*What the exercise asks*:
Return the text of every record below unchanged, line for line, with each word and mark as it appears.

*Records to process*:

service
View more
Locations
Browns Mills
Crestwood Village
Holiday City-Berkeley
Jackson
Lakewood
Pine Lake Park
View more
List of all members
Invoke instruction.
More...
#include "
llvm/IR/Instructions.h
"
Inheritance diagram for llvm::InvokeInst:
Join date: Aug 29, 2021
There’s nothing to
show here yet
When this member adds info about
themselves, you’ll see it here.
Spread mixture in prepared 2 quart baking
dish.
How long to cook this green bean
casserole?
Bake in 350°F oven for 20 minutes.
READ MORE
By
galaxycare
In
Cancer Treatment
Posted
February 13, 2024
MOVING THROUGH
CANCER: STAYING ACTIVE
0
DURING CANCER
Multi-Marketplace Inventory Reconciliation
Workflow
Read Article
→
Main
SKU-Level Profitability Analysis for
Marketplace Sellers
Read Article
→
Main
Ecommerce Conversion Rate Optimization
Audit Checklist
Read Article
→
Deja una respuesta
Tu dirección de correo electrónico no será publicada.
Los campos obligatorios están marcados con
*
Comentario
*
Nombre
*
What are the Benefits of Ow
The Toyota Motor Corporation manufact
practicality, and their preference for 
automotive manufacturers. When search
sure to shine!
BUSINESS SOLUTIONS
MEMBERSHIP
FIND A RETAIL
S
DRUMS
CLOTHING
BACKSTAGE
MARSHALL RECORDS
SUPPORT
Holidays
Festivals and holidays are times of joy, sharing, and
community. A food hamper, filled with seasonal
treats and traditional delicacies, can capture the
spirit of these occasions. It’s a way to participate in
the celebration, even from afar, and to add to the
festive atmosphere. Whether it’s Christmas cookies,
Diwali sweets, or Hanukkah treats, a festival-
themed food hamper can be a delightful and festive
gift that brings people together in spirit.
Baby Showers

*The answer*:
service
View more
Locations
Browns Mills
Crestwood Village
Holiday City-Berkeley
Jackson
Lakewood
Pine Lake Park
View more
List of all members
Invoke instruction.
More...
#include "
llvm/IR/Instructions.h
"
Inheritance diagram for llvm::InvokeInst:
Join date: Aug 29, 2021
There’s nothing to
show here yet
When this member adds info about
themselves, you’ll see it here.
Spread mixture in prepared 2 quart baking
dish.
How long to cook this green bean
casserole?
Bake in 350°F oven for 20 minutes.
READ MORE
By
galaxycare
In
Cancer Treatment
Posted
February 13, 2024
MOVING THROUGH
CANCER: STAYING ACTIVE
0
DURING CANCER
Multi-Marketplace Inventory Reconciliation
Workflow
Read Article
→
Main
SKU-Level Profitability Analysis for
Marketplace Sellers
Read Article
→
Main
Ecommerce Conversion Rate Optimization
Audit Checklist
Read Article
→
Deja una respuesta
Tu dirección de correo electrónico no será publicada.
Los campos obligatorios están marcados con
*
Comentario
*
Nombre
*
What are the Benefits of Ow
The Toyota Motor Corporation manufact
practicality, and their preference for 
automotive manufacturers. When search
sure to shine!
BUSINESS SOLUTIONS
MEMBERSHIP
FIND A RETAIL
S
DRUMS
CLOTHING
BACKSTAGE
MARSHALL RECORDS
SUPPORT
Holidays
Festivals and holidays are times of joy, sharing, and
community. A food hamper, filled with seasonal
treats and traditional delicacies, can capture the
spirit of these occasions. It’s a way to participate in
the celebration, even from afar, and to add to the
festive atmosphere. Whether it’s Christmas cookies,
Diwali sweets, or Hanukkah treats, a festival-
themed food hamper can be a delightful and festive
gift that brings people together in spirit.
Baby Showers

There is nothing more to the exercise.